Different PCIe x16 slot then?[/quotemsg]

i only have one PCEe x16 3.0 slot, the other one is 2.0 and it's kind of pointless to put GPU in it
 

kolokol220

Prominent
Jan 23, 2018
20
0
510


it's not the fan issue! the fans are set to always be at 100% efficiency, besides, my cover is opened so i can perfectly see and hear how they spin.

the overal way of how FAST the overheat goes - it is DEFINITELY NOT an issue with the airflow, if it was, it would took it at least somewhat more than A FEW SECONDS to reach almost 100 celsiums!!!
 

RobCrezz

Expert
Ambassador
I would say scan for malware, as that can hammer the GPU usage causing the temp to go up. But the fans should increase speed to combat the heat if its not been modified in Afterburner.

If you are sure its not a software issue, then replace the thermal paste on the gpu.
 

RobCrezz

Expert
Ambassador


I didnt get that from what you said...

Then how is it going to be a software issue, if its getting hot while the fans are maxed out?

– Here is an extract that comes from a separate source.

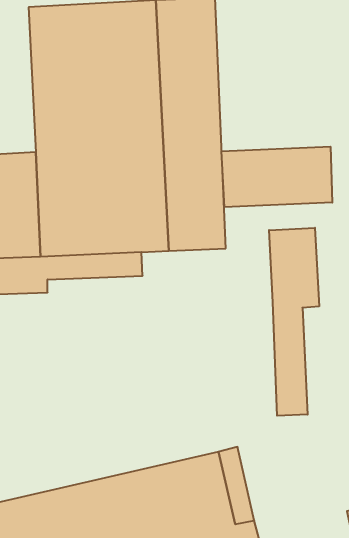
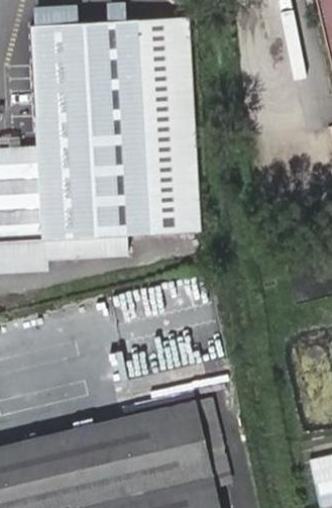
building: [222,147,332,207] -> none
building: [269,228,319,416] -> none

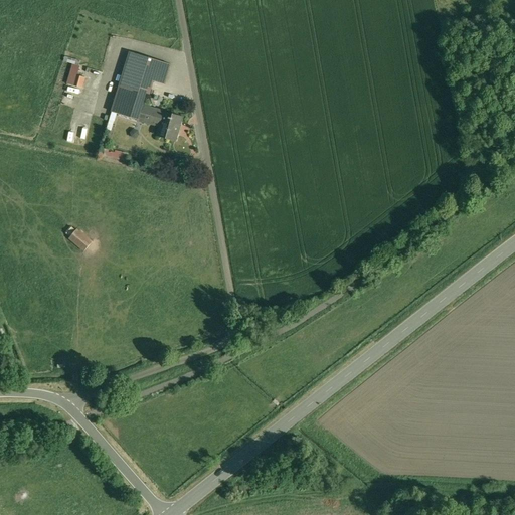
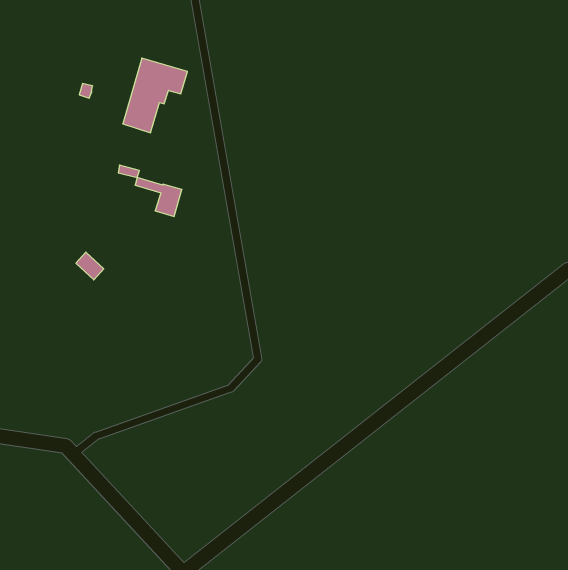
building: [138,106,180,141] -> [135,177,182,216]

Replace the thermal paste on the gpu if you think its not transferring heat correctly.
 

kolokol220

Prominent
Jan 23, 2018
20
0
510


i don't think thermal paste has anything to do with it, because prior to installing a driver for new device the GPU worked perfectly. I mean, thermal paste doesn't get outdated in an instant! I would've noticed the gradual decrease of cooling efficiency throughout a period of time, cuz i often check the graphs. It seems to me as if GPU started eating much more power than is supposed to, but it's not like PSU is damaged or can't feed my RIG.

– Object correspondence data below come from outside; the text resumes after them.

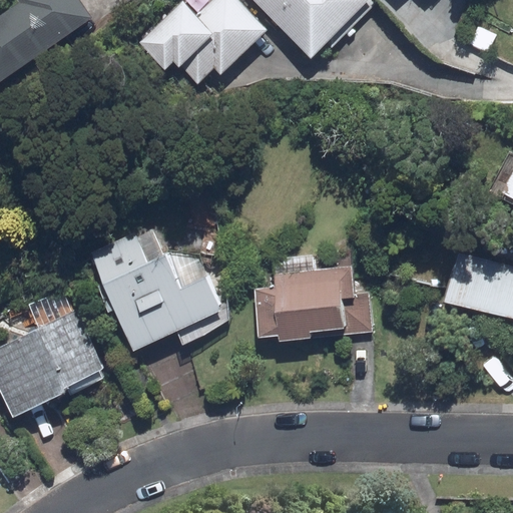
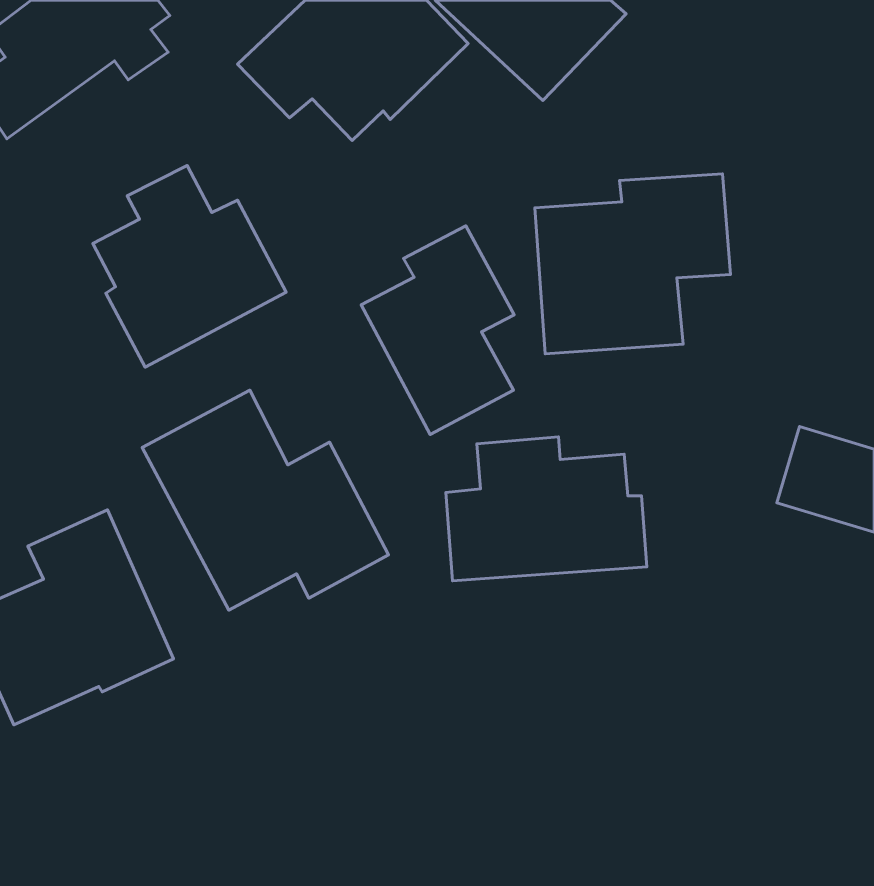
building: none -> [93,165,286,367]
building: none -> [535,174,731,354]
building: none -> [361,226,514,434]

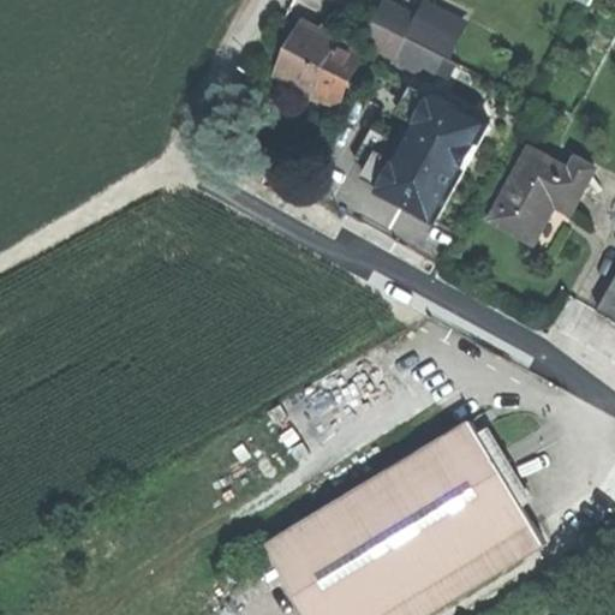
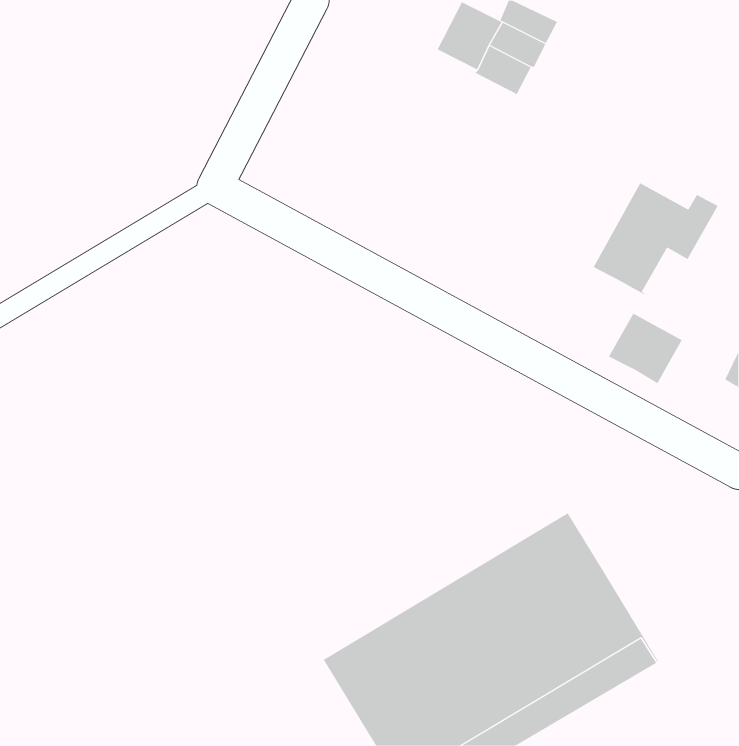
building: [276,26,357,102] -> none
building: [350,94,484,223] -> none
building: none -> [608,313,683,384]

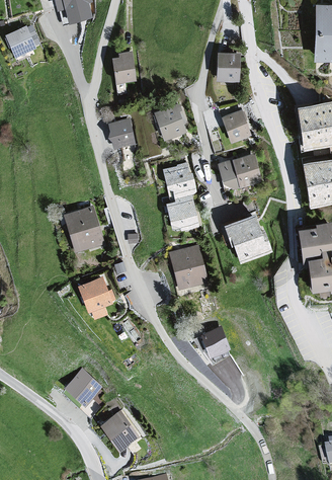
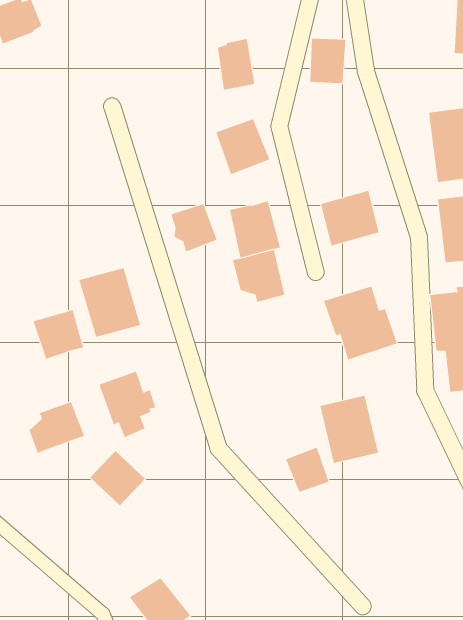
building: [113,53,139,87] -> [217,38,255,90]
building: [219,108,249,142] -> none
building: [108,121,140,153] -> [170,203,218,252]
building: none -> [33,309,84,360]
building: [170,246,210,292] -> [320,395,379,464]
building: none -> [29,401,85,454]
building: [63,369,100,406] -> [90,450,146,506]

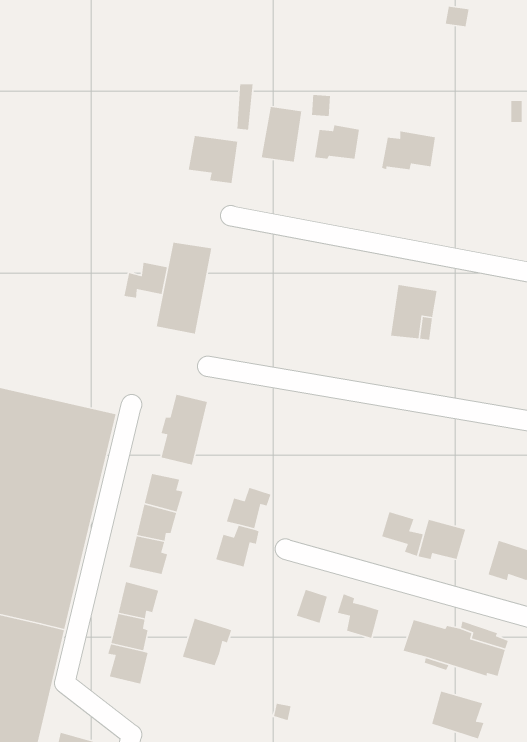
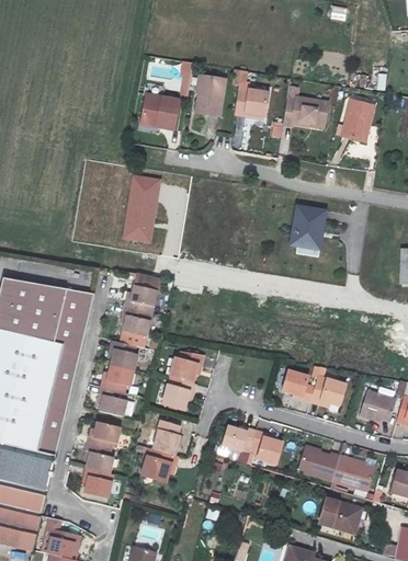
building: none -> [341,101,373,141]
building: [123,262,168,298] -> none
building: none -> [151,420,178,454]

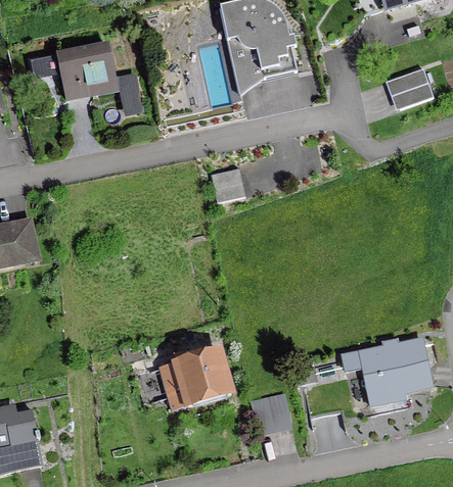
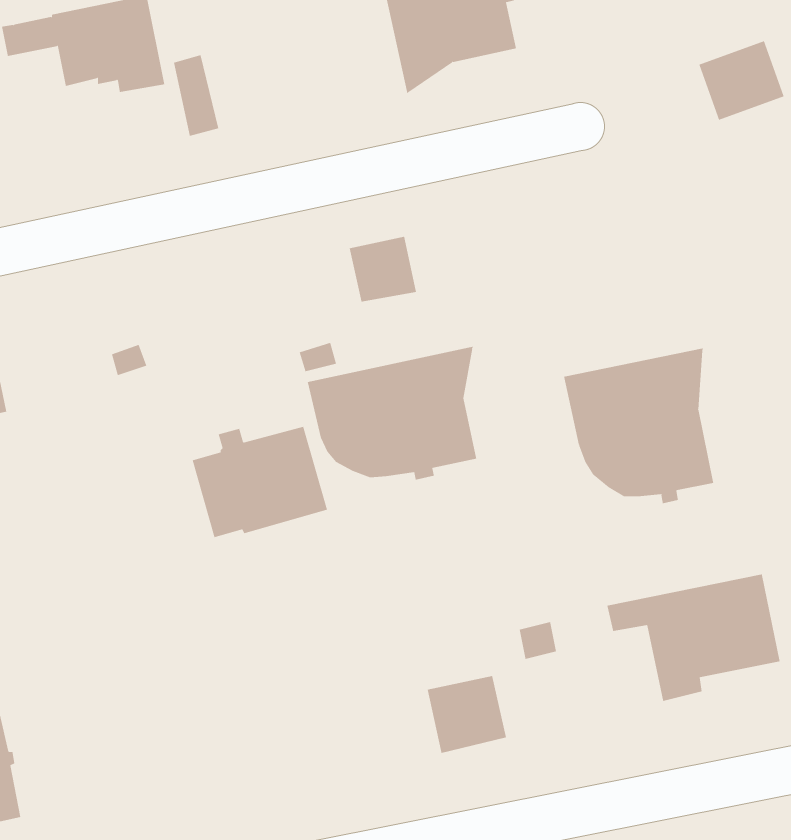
building: none -> [307,346,477,481]
building: none -> [563,347,714,504]
building: [161,349,230,406] -> [192,426,328,538]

And i've already ran a malware scan and it didn't detect anything
 


That is a very good thought. You should check out voltages on GPU because it is most likely cause of such sudden temp increases (aside from failed temp sensor).
 

kolokol220

Prominent
Jan 23, 2018
20
0
510


okay, i did notice a spike. when card is in relaxed mode (135 mhz on gpu clock and 324 on mem clock) the voltage is a constand 843 mV. i gave the card a few seconds of load (1250 on gpu clock and 3750 on mem clock) and it jumped up to 1137 mV - at the same instant the the temp jumped up from 48 to 62 just as instantly. After a few more tests it became perfectly clear that voltage spike is connected to temp spike. If you leave voltage at 1137 where it jumps to, the temp rushes to maximum extremely fast, and just lowering the voltage back to 843 tames the temp back and it cools down in seconds.
p.s. to me it doesn't seem like such Voltage would be too high for this card
 


Correct, those voltages are perfectly fine.
 

kolokol220

Prominent
Jan 23, 2018
20
0
510


The temp actually starts getting cooled down before it reaches 843 mVolts. Sadly the refresh rate in real time monitoring is way too slow, but i did notice that at least on 1000 mV it already starts to cool down. Perhaps some gpu bios setting went damaged, and what i should do is find the critical point on Voltage and put and lock it there in bios?